Private equity managers may be increasingly selling assets from their classic drawdown funds into new standalone vehicles they control, but their investors also are stepping up their focus — pushing during fundraising negotiations to set clear terms on how those continuation vehicles will work, industry watchers say. In 2023, the Institutional Limited Partners Association, or ILPA, released guidance for best practices in continuation funds, which LPs are seeking to codify, said Mandee Gruen, a partner and co-chair of the Private Investment Funds practice at Goodwin.
These terms are usually included in so-called side letters, which are individual agreements LPs make with GPs as part of their capital commitments that often do not apply to a fund's other investors. Most often, LP concerns about continuation funds center on three major concepts: getting ample ability to consent to the transaction, getting proper validation of the price at which the asset will sell, and ensuring that the GP is sufficiently transparent about the overall process, Gruen said. “Those are the three key things that LPs are looking at,” she said. “Within the last year, it's become a real focus.
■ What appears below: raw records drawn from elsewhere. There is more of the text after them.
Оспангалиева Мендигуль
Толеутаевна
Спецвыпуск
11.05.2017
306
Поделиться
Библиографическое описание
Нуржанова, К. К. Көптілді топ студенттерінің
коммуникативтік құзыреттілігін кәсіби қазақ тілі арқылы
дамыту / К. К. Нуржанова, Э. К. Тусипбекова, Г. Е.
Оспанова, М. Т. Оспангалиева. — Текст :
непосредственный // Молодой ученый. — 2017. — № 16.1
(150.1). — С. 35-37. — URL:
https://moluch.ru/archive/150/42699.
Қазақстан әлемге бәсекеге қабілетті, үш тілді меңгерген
And it is [happening in] every fundraise I'm working on right now.”
Last fall, the Abu Dhabi Investment Council sued Houston-based manager Energy & Minerals Group to halt the transfer of a portfolio company to a new vehicle over concerns about the valuation and process, according to Bloomberg. The parties agreed to go into arbitration, which found in favor of the manager, and the case was dismissed last week, according to court filings. Nevertheless, it has drawn a lot of attention in the private funds space, Gruen said.